Single sex wards are broken promise Lard Darzi a Health Minister warns
But Lord Darzi said the labour government was committed to single sex accommodation whereby wards are divided into male and female bays by fixed partitions.
Labour promised to end mixed-sex accommodation in England by 2002, but that has still not been met. Campaigners have called for single-sex wards, saying fixed partitions do not give patients enough privacy.
Lord Darzi, a practising surgeon who is currently conducting a review of the NHS in England, told the House of Lords single-sex accommodation should be the “norm”.
“The only way we’re going to have single-sex wards within the NHS is to build the whole of the NHS into single rooms. That is an aspiration that cannot be met.”
But his claim drew an angry response from patient groups.
Katherine Murphy, from the Patients Association, said: “We want to see entirely single sex wards, not accommodation.
“Otherwise patients still have to share bathroom and toilet facilities with members of the opposite sex, and will have members of the opposite sex walking past them on their way to use these facilities.”
Ministers were insisting as recently as November 2006 that 99% of patients were being seen in single-sex accommodation.
But a report by chief nursing officer Christine Beasley last year – commissioned after patient surveys cast doubt on the claims of ministers – showed 15% of hospitals needed more help achieving this.
From:
http://news.bbc.co.uk/1/hi/health/7213836.stm
On Dec 28, 2007 Health Direct posted confirmation of another labour lie in Labour U turn on mixed sex hospital wards. Labour has abandoned its key manifesto pledge to eliminate the controversial practice of mixed sex wards, it has emerged.

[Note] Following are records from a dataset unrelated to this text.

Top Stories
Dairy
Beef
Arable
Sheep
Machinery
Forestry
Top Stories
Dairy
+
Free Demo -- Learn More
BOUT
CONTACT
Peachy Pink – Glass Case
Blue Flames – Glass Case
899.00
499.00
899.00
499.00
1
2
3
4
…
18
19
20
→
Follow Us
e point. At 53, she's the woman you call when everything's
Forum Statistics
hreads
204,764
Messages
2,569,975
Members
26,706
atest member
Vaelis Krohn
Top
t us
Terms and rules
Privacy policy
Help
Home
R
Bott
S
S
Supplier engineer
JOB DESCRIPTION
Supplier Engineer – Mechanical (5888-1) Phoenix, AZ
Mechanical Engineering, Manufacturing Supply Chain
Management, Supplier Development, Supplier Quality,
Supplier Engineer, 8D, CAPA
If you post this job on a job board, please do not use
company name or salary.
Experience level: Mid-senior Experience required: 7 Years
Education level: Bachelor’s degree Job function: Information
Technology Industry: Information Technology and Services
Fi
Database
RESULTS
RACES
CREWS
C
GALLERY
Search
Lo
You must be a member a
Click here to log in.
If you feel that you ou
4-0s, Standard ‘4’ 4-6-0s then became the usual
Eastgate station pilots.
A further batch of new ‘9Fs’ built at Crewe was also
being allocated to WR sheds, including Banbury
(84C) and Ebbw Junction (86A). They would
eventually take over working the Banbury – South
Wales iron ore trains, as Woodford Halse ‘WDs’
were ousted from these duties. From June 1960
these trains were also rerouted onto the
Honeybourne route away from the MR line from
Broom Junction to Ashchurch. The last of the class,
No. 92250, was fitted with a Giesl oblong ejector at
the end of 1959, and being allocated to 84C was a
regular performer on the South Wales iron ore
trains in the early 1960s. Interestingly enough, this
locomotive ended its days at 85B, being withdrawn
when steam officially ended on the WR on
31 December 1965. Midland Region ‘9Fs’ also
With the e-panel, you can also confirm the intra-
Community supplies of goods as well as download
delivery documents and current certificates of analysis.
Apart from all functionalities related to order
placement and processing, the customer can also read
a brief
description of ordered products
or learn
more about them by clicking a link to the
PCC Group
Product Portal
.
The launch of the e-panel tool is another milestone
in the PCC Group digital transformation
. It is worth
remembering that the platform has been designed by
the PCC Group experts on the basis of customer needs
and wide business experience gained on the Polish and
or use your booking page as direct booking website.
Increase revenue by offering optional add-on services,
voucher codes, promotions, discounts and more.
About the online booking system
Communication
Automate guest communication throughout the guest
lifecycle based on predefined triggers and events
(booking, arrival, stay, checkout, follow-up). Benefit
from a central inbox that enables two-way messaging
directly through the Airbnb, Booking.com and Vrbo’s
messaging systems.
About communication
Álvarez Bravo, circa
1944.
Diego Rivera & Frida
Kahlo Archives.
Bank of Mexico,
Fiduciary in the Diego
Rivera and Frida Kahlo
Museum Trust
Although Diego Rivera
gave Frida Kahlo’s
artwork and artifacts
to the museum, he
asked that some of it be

The U-turn comes after more than a decade of Government promises, made at the 1997 election and repeated in 2001, to bring an end to male and female patients sharing facilities in NHS hospitals.
Figures reveal that 31 pc of NHS trusts admit to having fully mixed wards – without any form of partition
Patients’ charities have argued for years that mixed-sex wards are undignified, degrading and put women at risk of attack from male patients.
A number of female patients in recent years have been the victims of assault from men in mixed-sex wards.
Figures obtained by the Conservatives under Freedom of Information laws showed that nearly a third of hospitals are still treating men and women in the same wards.
This is almost double the amount stated in a report released in May by the Chief Nursing Officer.